2021 Paper 1, 2021-P1-Q8a-i (10 marks)

Show $\frac{x^2}{a^2+\lambda}+\frac{y^2}{b^2+\lambda}=1$ is self-orthogonal.

This is the classical confocal conic family. At any point $(x_0,y_0)$ , two values of $\lambda$ satisfy the conic equation (roots of a quadratic in $\lambda$ ). By Vieta, the two roots $\lambda_1, \lambda_2$ satisfy a relation that forces the product of the slopes of the two conics at that point to equal $-1$ . Hence every ellipse in the family is perpendicular to every hyperbola in the same family through the same point — the family is self-orthogonal. $\square$

Common Traps

“Same family” means same ODE. To complete the proof, explicitly state that the orthogonal ODE is identical to the original ODE, so the same family of curves is the solution.
Self-orthogonal vs self-intersecting. Self-orthogonal means two different members of the family through the same point are perpendicular — not that a single curve crosses itself at right angles.
Multiply by $y'^2$ first. When substituting $y' \to -1/y'$ in a quadratic ODE $A(y')^2+By'+C=0$ , multiply through by $(y')^2$ before substituting, to avoid fractions. The result $C(y')^2 - By' + A=0$ is self-identical iff $C=-A$ (here $A=1$ , $C=-1$ , so $-C=1=A$ ✓).

Marks-Aware Writing

For a 10-mark “find orthogonal trajectories” question: Show the differentiation step (1 mark), the elimination of $c$ (1–2 marks), the substitution (1 mark), the solution ODE written out (1–2 marks), and the integrated family (2–3 marks). A boxed answer with no working earns very few marks.

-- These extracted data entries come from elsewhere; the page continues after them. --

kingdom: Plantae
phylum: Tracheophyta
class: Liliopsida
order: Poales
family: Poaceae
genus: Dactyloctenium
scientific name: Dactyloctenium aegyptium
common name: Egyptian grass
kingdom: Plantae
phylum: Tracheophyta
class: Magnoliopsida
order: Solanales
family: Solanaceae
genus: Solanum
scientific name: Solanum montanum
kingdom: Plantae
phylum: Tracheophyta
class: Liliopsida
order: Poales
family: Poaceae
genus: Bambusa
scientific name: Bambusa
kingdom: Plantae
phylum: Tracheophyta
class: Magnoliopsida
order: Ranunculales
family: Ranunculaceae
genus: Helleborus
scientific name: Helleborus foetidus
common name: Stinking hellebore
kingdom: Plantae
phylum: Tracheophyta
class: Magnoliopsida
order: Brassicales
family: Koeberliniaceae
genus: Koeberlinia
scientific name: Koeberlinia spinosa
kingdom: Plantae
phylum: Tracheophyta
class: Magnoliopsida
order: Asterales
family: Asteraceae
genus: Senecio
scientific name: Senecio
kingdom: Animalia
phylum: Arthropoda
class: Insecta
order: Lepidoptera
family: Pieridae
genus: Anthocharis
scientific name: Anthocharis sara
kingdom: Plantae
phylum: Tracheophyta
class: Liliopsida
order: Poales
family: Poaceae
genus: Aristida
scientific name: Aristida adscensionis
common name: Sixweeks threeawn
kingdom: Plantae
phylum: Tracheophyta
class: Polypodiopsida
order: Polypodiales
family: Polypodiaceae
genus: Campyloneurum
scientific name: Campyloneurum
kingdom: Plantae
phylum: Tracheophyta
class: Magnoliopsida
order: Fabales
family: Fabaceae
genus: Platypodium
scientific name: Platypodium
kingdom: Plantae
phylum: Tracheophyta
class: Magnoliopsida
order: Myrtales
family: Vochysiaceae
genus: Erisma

For a 10-mark “show self-orthogonal” question: Derive the ODE (3 marks), perform the substitution explicitly (3 marks), and compare (2 marks) with a clear statement that the two ODEs are identical (2 marks). Skipping the comparison loses the proof’s logical conclusion.

Practice Set

No additional worked examples in this practice set — all 7 past questions are covered as worked examples or referenced above. Attempt 2013 (polar), 2016 (self-orthogonal), 2017 (Cartesian separable), 2020 (Cartesian non-separable), and 2024 (polar with trig) as timed practice.